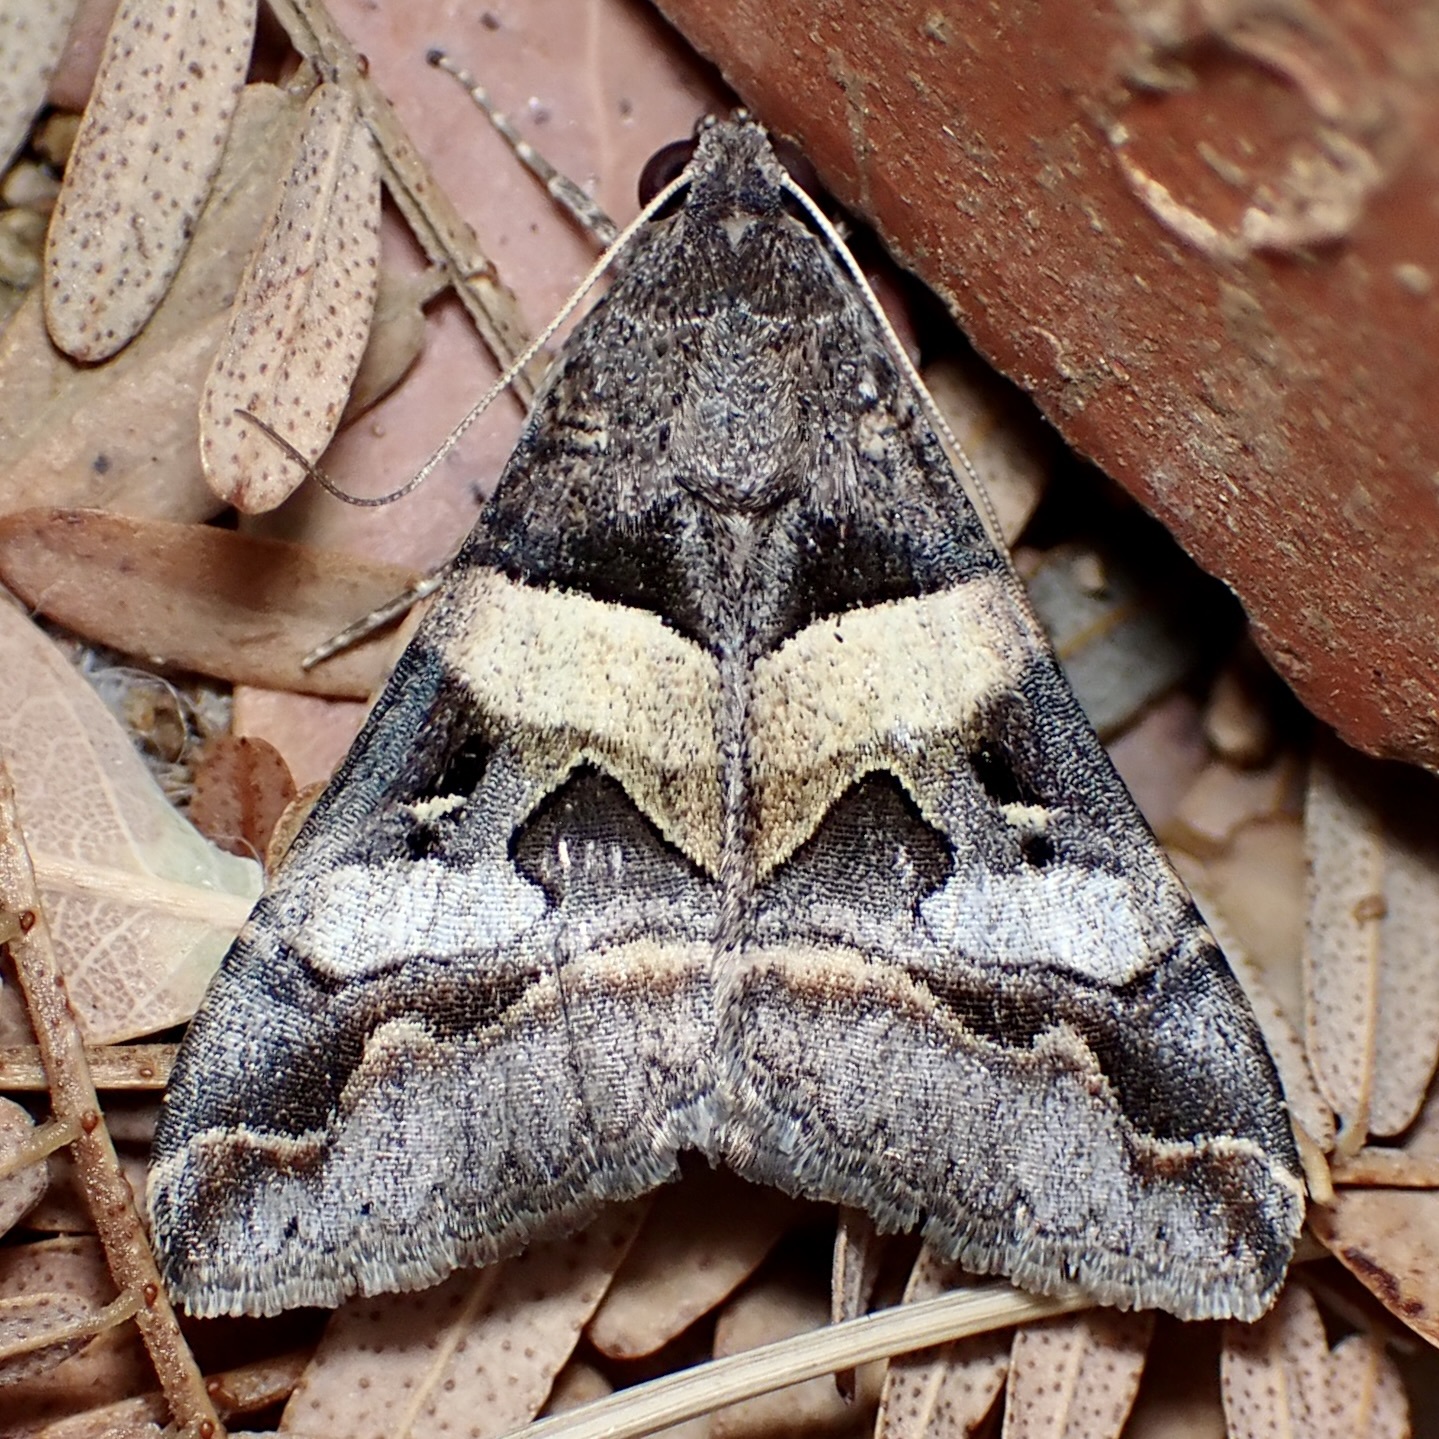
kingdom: Animalia
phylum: Arthropoda
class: Insecta
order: Lepidoptera
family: Erebidae
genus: Melipotis
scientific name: Melipotis perpendicularis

───

### TASK TO COMPLETE
Write out the data again without the pictures, swapping "scientific name" for "species name" and keeping everything else the same.

### SOLUTION
kingdom: Animalia
phylum: Arthropoda
class: Insecta
order: Lepidoptera
family: Erebidae
genus: Melipotis
species name: Melipotis perpendicularis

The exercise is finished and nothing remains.